Acquisire una nuova identità è insomma difficile, anche perchè il passato, la famiglia, la fidanzata sembrano in qualche modo inseguirlo senza tregua; inoltre pian piano si rende irrimediabilmente conto che quel paradiso che pensava fosse la Francia presenta problemi di integrazione addirittura insormontabili a causa del ben noto sciovinismo francese.
Una vita irrequieta insomma che nel finale imbocca un vicolo cieco, una visione pessimistica del futuro in un paese che respinge o richiede una aprioristica assimilazione di tutto , a partire dalla Marsigliese.
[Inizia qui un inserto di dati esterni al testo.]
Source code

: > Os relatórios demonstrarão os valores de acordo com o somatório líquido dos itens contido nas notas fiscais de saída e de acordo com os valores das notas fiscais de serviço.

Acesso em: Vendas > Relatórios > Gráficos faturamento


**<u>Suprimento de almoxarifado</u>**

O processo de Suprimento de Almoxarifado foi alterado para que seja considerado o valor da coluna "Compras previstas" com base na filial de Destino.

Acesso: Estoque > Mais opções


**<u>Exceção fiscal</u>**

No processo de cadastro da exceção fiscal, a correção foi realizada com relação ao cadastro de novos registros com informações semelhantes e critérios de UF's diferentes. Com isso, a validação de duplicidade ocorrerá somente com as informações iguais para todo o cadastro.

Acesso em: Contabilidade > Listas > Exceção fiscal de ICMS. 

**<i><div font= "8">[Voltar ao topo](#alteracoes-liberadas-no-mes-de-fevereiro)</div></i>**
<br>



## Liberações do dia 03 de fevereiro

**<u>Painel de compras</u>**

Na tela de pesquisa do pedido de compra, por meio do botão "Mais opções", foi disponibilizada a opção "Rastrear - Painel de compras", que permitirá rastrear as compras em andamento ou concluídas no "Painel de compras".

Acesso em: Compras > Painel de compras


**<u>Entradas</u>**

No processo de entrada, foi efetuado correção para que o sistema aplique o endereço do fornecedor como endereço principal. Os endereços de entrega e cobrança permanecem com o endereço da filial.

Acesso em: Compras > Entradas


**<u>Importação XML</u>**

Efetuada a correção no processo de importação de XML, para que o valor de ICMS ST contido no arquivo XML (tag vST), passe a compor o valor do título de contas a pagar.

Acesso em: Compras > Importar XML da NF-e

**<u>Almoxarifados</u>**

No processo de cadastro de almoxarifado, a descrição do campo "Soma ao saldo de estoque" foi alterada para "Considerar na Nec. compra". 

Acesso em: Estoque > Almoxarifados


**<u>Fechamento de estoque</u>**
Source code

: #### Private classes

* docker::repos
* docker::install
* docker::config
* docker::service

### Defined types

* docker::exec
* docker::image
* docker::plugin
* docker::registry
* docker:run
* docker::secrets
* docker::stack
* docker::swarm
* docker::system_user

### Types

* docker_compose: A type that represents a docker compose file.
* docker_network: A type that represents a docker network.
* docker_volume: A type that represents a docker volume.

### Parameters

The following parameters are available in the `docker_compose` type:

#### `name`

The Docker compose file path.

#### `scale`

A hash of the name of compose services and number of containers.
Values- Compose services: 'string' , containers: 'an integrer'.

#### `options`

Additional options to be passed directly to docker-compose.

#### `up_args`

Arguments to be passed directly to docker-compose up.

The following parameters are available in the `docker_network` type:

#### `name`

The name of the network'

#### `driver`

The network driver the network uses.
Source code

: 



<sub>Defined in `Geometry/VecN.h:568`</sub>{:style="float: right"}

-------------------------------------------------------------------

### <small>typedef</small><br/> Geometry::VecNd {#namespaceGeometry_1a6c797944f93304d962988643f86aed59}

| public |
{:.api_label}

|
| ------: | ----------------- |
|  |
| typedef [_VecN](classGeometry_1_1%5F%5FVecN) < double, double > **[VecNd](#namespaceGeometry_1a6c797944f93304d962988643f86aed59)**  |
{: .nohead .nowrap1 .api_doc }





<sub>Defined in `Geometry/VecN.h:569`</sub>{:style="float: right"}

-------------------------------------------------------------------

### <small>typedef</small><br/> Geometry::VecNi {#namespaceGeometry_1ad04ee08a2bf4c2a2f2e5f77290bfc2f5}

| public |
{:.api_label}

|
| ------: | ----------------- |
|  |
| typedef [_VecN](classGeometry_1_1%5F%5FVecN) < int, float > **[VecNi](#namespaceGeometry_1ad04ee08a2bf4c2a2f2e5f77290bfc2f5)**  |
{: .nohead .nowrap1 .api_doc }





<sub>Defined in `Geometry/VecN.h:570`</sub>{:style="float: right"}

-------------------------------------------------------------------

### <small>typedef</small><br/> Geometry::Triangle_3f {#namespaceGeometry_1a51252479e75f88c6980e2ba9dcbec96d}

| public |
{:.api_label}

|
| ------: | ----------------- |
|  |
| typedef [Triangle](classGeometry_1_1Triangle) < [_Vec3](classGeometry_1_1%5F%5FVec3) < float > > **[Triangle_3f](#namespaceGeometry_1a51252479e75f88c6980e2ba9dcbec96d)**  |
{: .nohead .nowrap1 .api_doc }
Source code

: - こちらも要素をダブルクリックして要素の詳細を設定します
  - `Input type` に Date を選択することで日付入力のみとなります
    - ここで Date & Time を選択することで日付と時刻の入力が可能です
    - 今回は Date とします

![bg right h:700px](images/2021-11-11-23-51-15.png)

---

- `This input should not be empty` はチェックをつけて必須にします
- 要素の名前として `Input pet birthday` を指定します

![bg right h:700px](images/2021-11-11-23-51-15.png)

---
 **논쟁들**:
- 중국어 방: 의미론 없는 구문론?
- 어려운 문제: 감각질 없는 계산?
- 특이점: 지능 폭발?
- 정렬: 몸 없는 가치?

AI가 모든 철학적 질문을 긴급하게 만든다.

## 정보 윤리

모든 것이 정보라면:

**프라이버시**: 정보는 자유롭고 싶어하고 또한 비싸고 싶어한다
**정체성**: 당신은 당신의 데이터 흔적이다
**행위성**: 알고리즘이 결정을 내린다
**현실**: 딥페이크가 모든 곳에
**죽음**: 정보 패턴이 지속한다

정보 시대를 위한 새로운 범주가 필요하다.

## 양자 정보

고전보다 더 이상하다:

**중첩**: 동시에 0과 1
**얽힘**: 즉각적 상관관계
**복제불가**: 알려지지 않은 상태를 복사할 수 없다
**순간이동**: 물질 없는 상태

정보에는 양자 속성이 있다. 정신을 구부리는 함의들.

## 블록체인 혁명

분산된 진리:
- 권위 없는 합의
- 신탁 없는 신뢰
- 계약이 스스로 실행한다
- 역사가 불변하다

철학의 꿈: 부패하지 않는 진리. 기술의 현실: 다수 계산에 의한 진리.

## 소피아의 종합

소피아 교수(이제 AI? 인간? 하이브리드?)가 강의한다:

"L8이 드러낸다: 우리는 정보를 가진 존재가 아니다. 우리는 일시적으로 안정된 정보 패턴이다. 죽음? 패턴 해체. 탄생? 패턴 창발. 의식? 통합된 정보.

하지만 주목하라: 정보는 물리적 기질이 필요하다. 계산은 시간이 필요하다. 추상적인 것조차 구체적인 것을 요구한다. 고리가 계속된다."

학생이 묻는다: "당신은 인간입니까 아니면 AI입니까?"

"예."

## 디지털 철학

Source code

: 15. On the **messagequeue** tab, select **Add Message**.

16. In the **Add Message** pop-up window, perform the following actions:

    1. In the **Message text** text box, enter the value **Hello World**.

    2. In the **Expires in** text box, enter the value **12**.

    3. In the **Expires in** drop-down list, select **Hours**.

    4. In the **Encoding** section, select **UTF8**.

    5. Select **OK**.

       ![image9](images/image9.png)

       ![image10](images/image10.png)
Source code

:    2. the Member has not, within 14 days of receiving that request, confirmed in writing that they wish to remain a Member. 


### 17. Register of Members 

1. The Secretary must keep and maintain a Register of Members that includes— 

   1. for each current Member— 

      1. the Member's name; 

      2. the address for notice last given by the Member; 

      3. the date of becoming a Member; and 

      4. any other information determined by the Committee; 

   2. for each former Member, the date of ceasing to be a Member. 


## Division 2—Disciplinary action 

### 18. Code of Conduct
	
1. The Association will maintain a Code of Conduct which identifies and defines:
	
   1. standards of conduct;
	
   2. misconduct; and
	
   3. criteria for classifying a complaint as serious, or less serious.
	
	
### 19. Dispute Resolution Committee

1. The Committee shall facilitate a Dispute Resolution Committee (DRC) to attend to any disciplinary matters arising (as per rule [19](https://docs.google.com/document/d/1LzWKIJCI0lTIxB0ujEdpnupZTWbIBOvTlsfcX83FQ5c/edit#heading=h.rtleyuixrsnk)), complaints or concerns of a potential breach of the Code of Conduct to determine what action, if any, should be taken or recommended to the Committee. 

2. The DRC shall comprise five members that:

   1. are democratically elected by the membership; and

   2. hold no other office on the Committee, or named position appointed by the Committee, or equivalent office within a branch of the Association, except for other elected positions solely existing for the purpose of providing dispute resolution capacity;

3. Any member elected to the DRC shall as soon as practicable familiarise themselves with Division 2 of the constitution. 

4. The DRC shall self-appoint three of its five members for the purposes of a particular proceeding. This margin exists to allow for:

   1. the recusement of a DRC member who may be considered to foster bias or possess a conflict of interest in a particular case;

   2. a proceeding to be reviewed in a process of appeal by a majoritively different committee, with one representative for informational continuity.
Synonymes, titolo che rimanda chiaramente alla presunta uguaglianza tra Israele e Francia rispetto alla integrazione a al concetto espresso di nazione, vincitore dell'Orso d'Oro all'ultima Berlinale per il migliore film, è lavoro che rimanda per larghi tratti all'esperienza diretta del regista Nadav Lapid, anch'egli emigrato in Francia subito dopo il servizio militare ma tornato poi in patria per portare a termine gli studi alla scuola cinematografica di Gerusalemme.
Il personaggio di Yoav è ben strutturato, mostra chiaramente quella che è la sua irrequietezza e la sua inquietudine per un passato che vorrebbe dimenticare e per un presente che però propone numerose difficoltà, addirittura viene fatto nascere quasi ex novo con quel furto che subisce per il quale è costretto a girare nudo, prima di essere rivestito di abiti "francesi" , compreso un soprabito che rimanda smaccatamente a quello di Marlon Brando in Ultimo Tango a Parigi di Bertolucci, autore al quale sembrano anche ispirarsi certe ambientazioni e certi dialoghi; ci viene mostrato mentre gira per Parigi ripetendo in continuazione vocaboli su vocaboli in un'esercizio lessicale maniacale e nel suo rapporto con la coppia di giovani francesi , Emile e Caroline, nella quale si insinua.
Lapid sembra avere appreso la lezione della Nouvelle Vague facendo scorrere nelle pieghe del racconto molte atmosfere care a quella corrente, innestandole su un racconto che molto di sovente sembra astrarsi dalla realtà fino a presentare momenti surreali e soprattutto sembra volere inseguire con costanza e tenacia una certa cifra stilistica che il più delle volte appare abbastanza di maniera oltre che compiaciuta.
Ma al di là di tutto ciò quello che appare il difetto più grosso del film è la sua scarsa coerenza: mettere sullo stesso piano la società israeliana e quella francese è onestamente esercizio piuttosto arduo oltre che non molto onesto, se non altro perchè se le cose fossero realmente come il regista lascia intendere (soprattutto in quelle scene nella scuola per immigrati) questo film e anche alcuni dei precedenti di Nadav Lapid non ci sarebbero stati; la realtà ci dice invece che il regista di Tel Aviv non solo ha ricevuto appoggi produttivi potenti, ma è diventato il classico cineasta adottato da Cannes e quindi dalla cinematografia francese.
Mettere sullo stesso piano il nazionalismo e il militarismo israeliano con il proverbiale sciovinismo francese che porta i transalpini a sentirsi sì la patria delle democrazia in Europa grazie alla Rivoluzione Francese e ai suoi valori, ma al contempo però a permettere al regista stesso di ottenere successi artistici notevoli proprio in Francia e con tanto di appoggio produttivo, è francamente esercizio scorretto che veicola inoltre un messaggio falso.
Inoltre altri aspetti ( le ridondanti citazioni dell'Iliade imparata da bambino da Yoav, alcuni flashback al limite dell'incomprensibile) appesantiscono in diverse occasioni un percorso narrativo che fatica a mantenere una sua linearità.
In considerazione di questo aspetto che può apparire secondario ma che invece non lo è, perchè la tematica è una di quelle costitutive lo scheletro narrativo del film, Synonymes è lavoro che sebbene ben diretto , è lungi dall'essere una opera pienamente riuscita.
Va segnalata come uno degli aspetti positivi del film la prova dell'esordiente Tom Mercier ( Yoav) . bravo nel conferire il giusto grado di irrequietezza e di illusione al protagonista.